For several decades American photography has been dominated by a reaction against “Westonism”—that is, against contemplative photography, photography considered as an independent visual exploration of the world with no evident social urgency. The technical perfection of Weston’s photographs, the calculated beauties of Minor White and Aaron Siskind, the poetic constructions of Frederick Sommer, the self-assured and elegant ironies of Cartier-Bresson—all these have been challenged by photography that is, at least programmatically, more naïve, more direct; that is hesitant, even awkward. But taste in photography is not that linear. Without any weakening of the current commitments to informal photography and to photography as social document, a perceptible revival of Weston is now taking place. For, with a certain distance of time, Weston’s work also looks naïve.

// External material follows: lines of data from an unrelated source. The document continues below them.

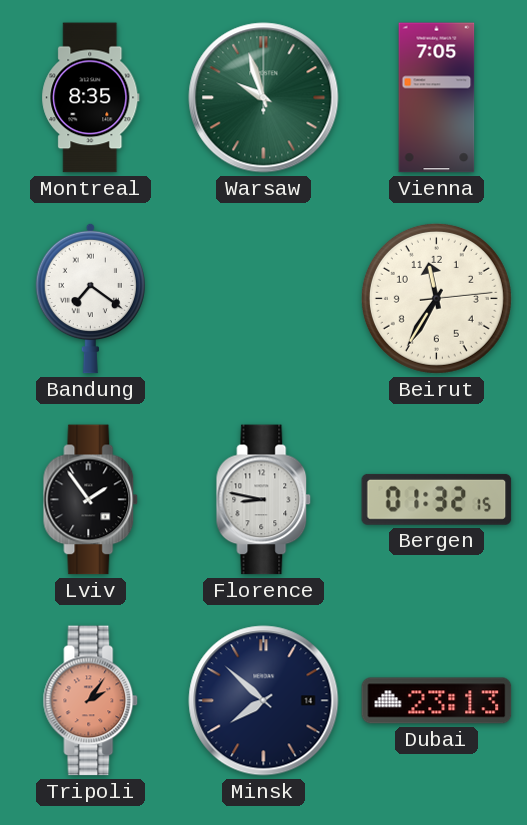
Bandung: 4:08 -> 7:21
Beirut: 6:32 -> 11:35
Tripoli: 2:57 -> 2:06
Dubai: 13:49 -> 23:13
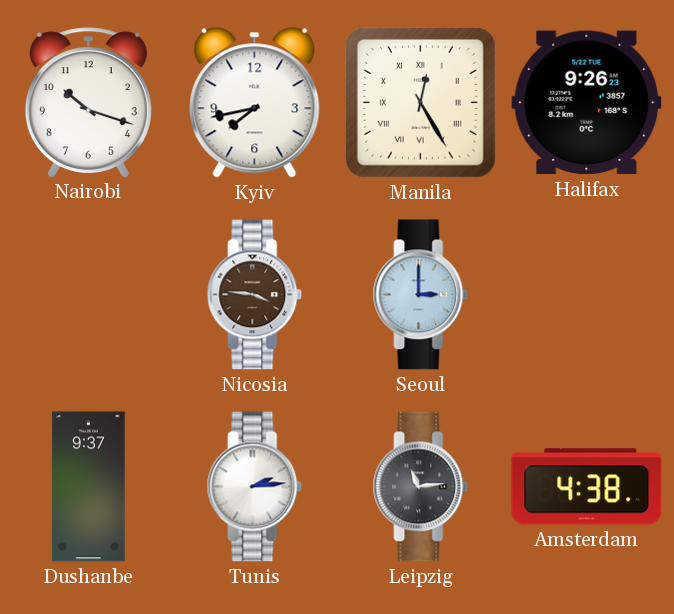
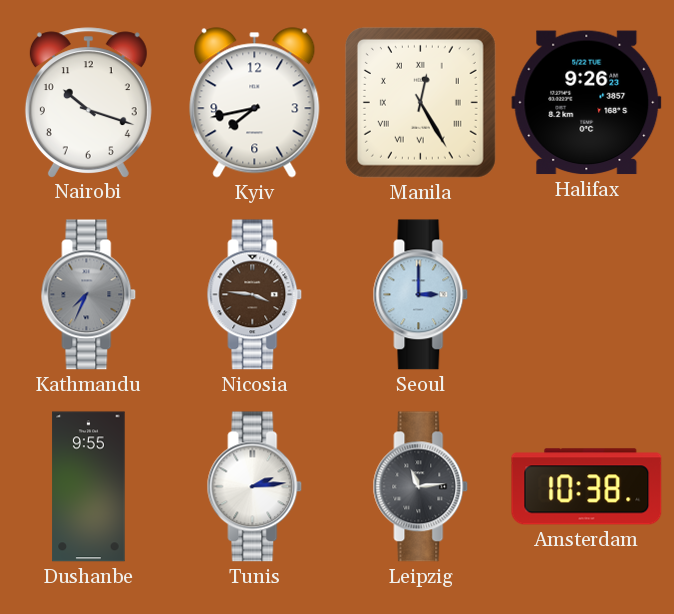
Kathmandu: none -> 7:34
Dushanbe: 9:37 -> 9:55
Amsterdam: 4:38 -> 10:38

Finally, there is no reason to exclude any photographer from the canon. Right now there are mini-revivals of such long-despised pictorialists from another era as Oscar Gustav Rejlander, Henry Peach Robinson, and Robert Demachy. As photography takes the whole world as its subject, there is room for every kind of taste. Literary taste does exclude: the success of the modernist movement in poetry elevated Donne but diminished Dryden. With literature, one can be eclectic up to a point, but one can’t like everything. With photography, eclecticism has no limits. This is the real message of Szarkowski’s book, which contains every kind of photograph and photographic style, and praises them all. The plain photographs from the 1860s of abandoned children admitted to a London institution called Doctor Bernardo’s Home (taken as “records”) are as moving as David Octavius Hill’s brooding portraits of Scottish burghers (taken as “art”). The clean look of Weston’s classic modern style is not refuted by, say, Benno Friedman’s ingenious recent revival of pictorial blurriness.

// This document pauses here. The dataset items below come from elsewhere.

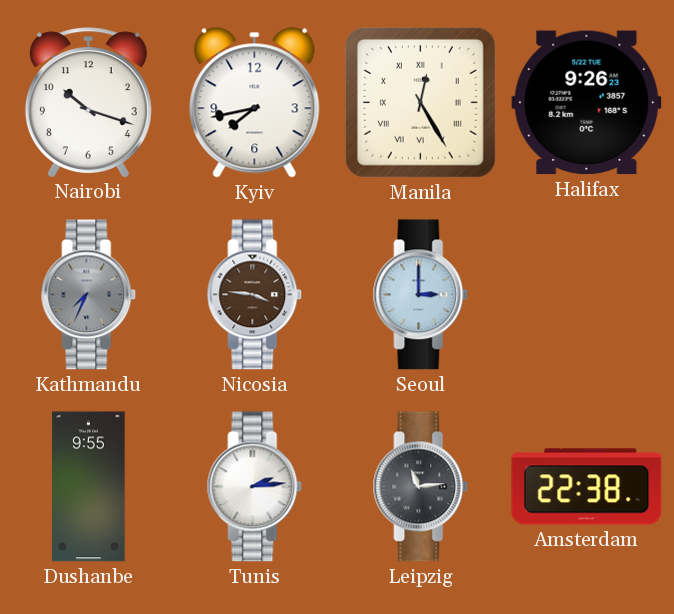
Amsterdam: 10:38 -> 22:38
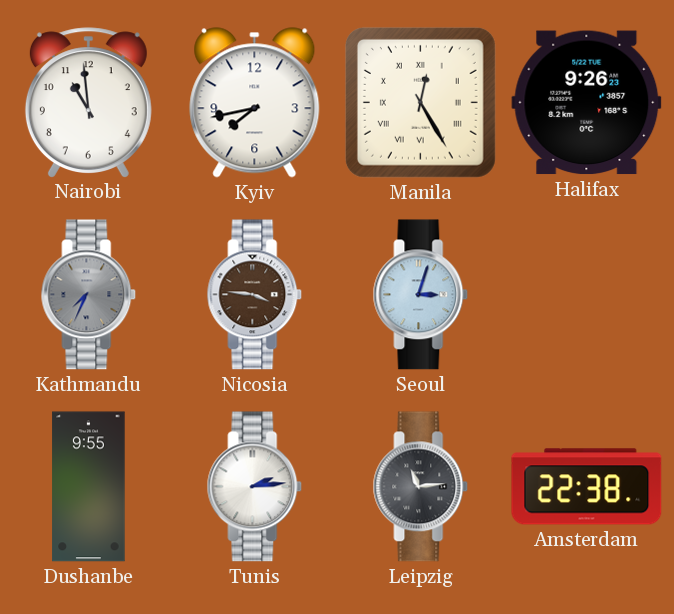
Nairobi: 10:18 -> 10:59
Seoul: 3:00 -> 3:03
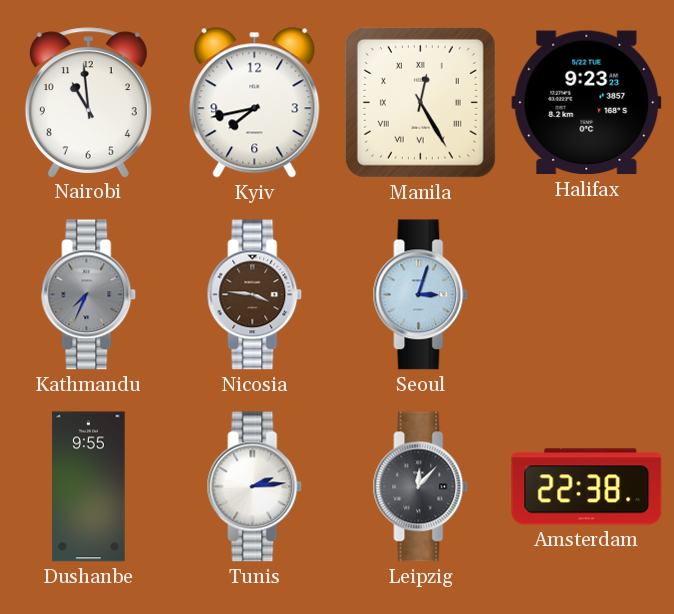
Halifax: 9:26 -> 9:23
Leipzig: 11:14 -> 12:07
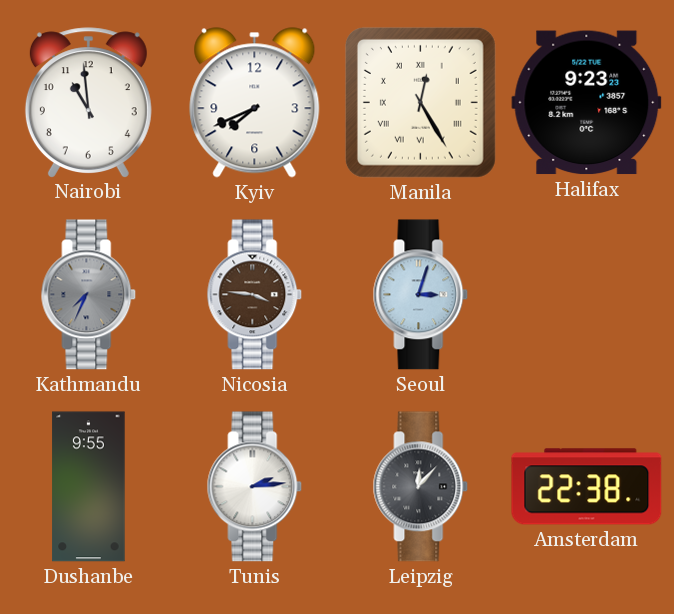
Kyiv: 7:43 -> 7:41
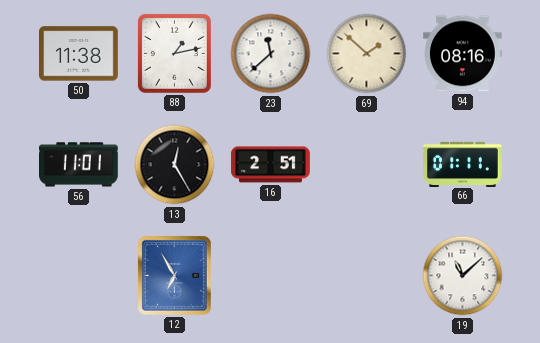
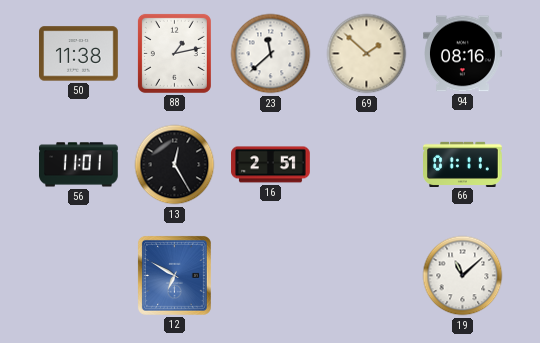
12: 6:55 -> 6:50
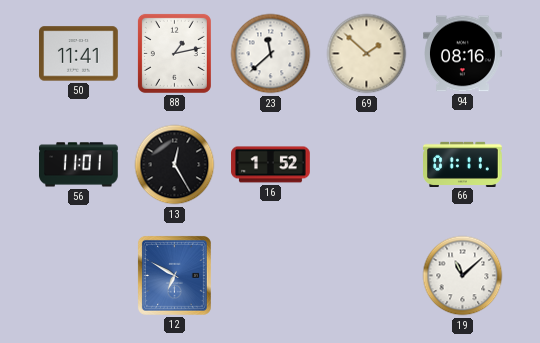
50: 11:38 -> 11:41
16: 2:51 -> 1:52
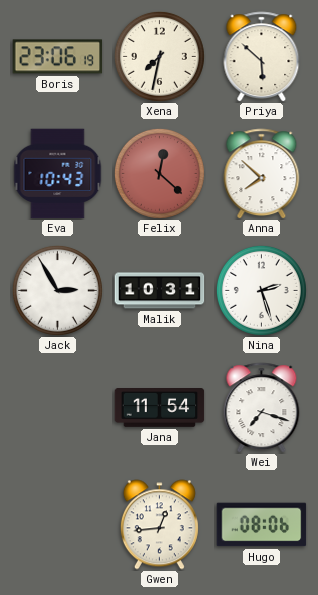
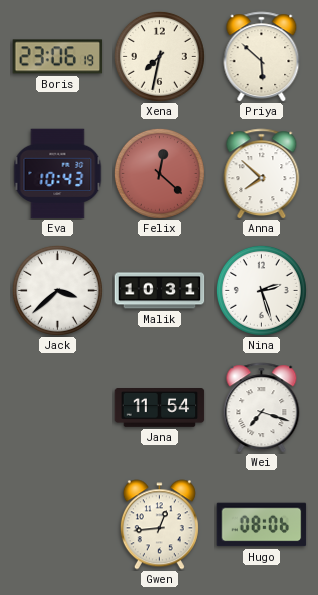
Jack: 2:55 -> 3:38
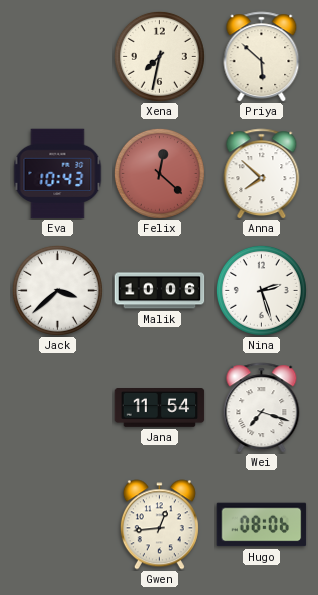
Boris: 23:06 -> none
Malik: 10:31 -> 10:06
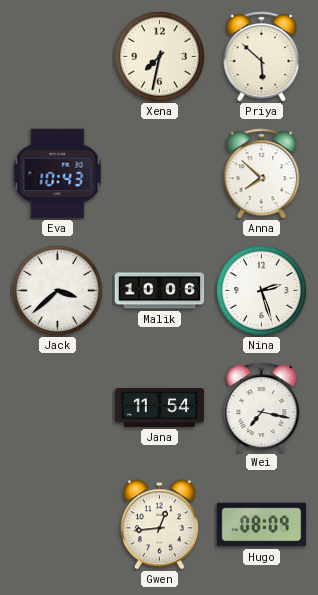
Felix: 12:22 -> none
Wei: 7:18 -> 7:17
Hugo: 08:06 -> 08:09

This is not to deny that each viewer likes the work of some photographers more than that of others: for example, most cultivated viewers today prefer Atget to Weston. What it does mean is that, by the nature of photography, one is not really obliged to choose; and that preferences of that sort are, for the most part, merely reactive. Taste in photography tends to be, is perhaps necessarily, something global, eclectic, permissive, which means that in the end it must deny the difference between good taste and bad taste.

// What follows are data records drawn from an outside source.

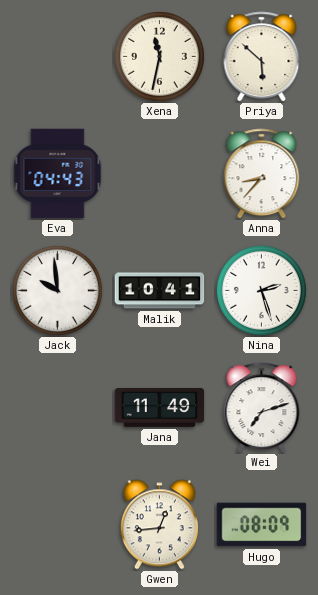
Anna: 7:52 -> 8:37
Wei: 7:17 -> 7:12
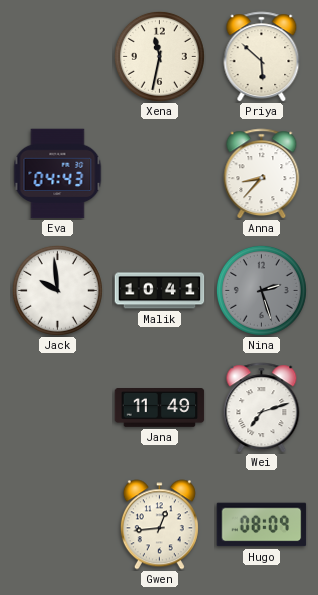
Nina dial: white -> grey
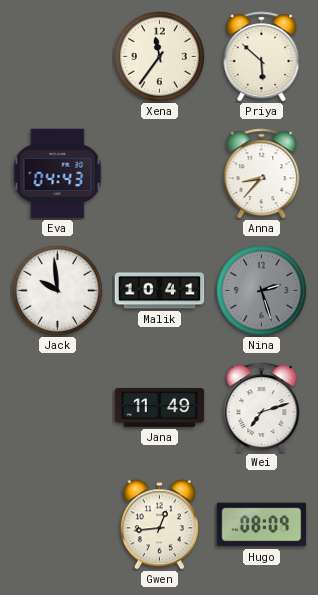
Xena: 11:32 -> 11:36
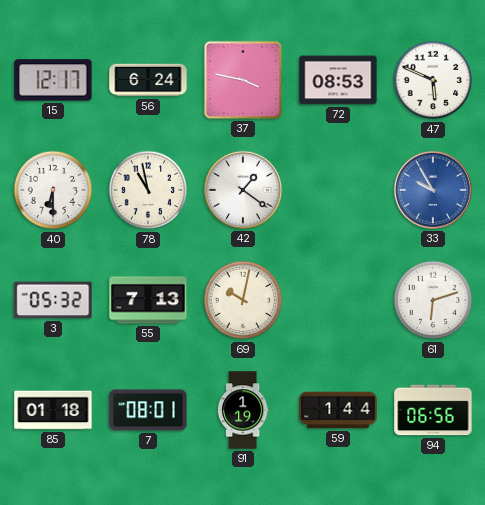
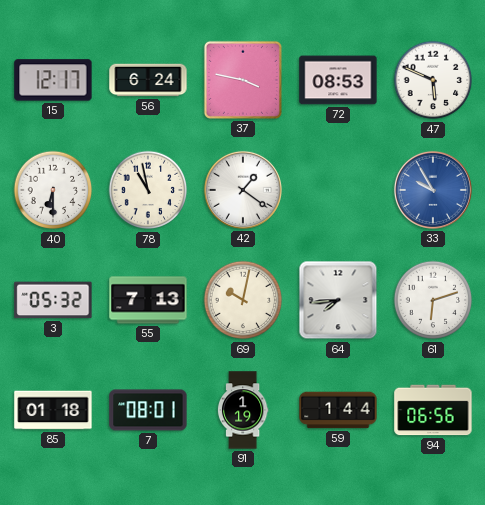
64: none -> 7:44
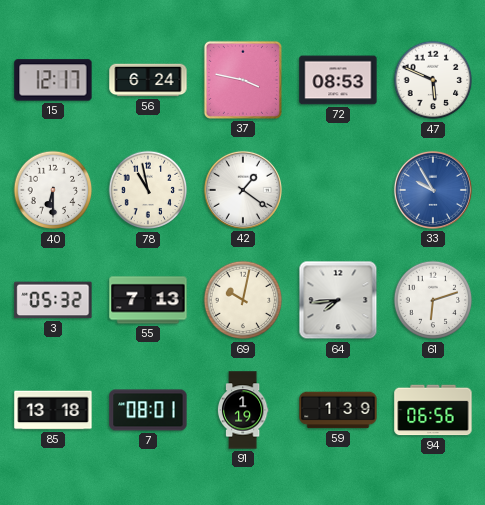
85: 01:18 -> 13:18
59: 1:44 -> 1:39
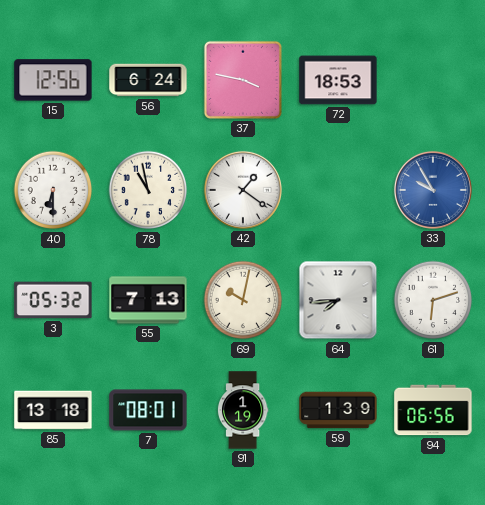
15: 12:17 -> 12:56
72: 08:53 -> 18:53
47: 5:49 -> none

This is what makes the attempts of photography polemicists to erect a canon seem ingenuous or ignorant. For there is something fake about all photographic controversies—and the attentions of the museum have played a crucial role in making this clear. The museum levels upward all schools of photography. Indeed, it doesn’t make much sense even to speak of schools. In the history of painting, movements have a genuine life and function: painters are often much better understood as part of the school or movement to which they belonged. But movements in the history of photography are fleeting, adventitious, sometimes merely perfunctory, and no first-rate photographer is better understood as a member of a group. (Think of Stieglitz and Photo-Secession, Weston and f-64, Renger-Patzsch and the New Objectivity, Walker Evans and the Farm Security Administration project, Cartier-Bresson and Magnum.) To group photographers in schools or movements seems to be a kind of misunderstanding, based (once again) on the irrepressible but invariably misleading analogy between photography and painting:

The leading role now played by museums in forming and clarifying the nature of photographic taste seems to mark a new stage from which photography cannot turn back. Accompanying its tendentious respect for the profoundly banal is the museum’s diffusion of a historicist view, one that inexorably promotes the entire history of photography. Small wonder that photography critics and photographers seem anxious. Underlying many of the recent defenses of photography is the fear that photography is already a senile art, littered by spurious or dead movements; that the only task left is curatorship and historiography. (While prices skyrocket for photographs old and new.) It is not surprising that this demoralization should be felt at the moment of photography’s greatest acceptance. “It is one of the peculiarities of the imagination,” as Wallace Stevens said, “that it is always at the end of an era.”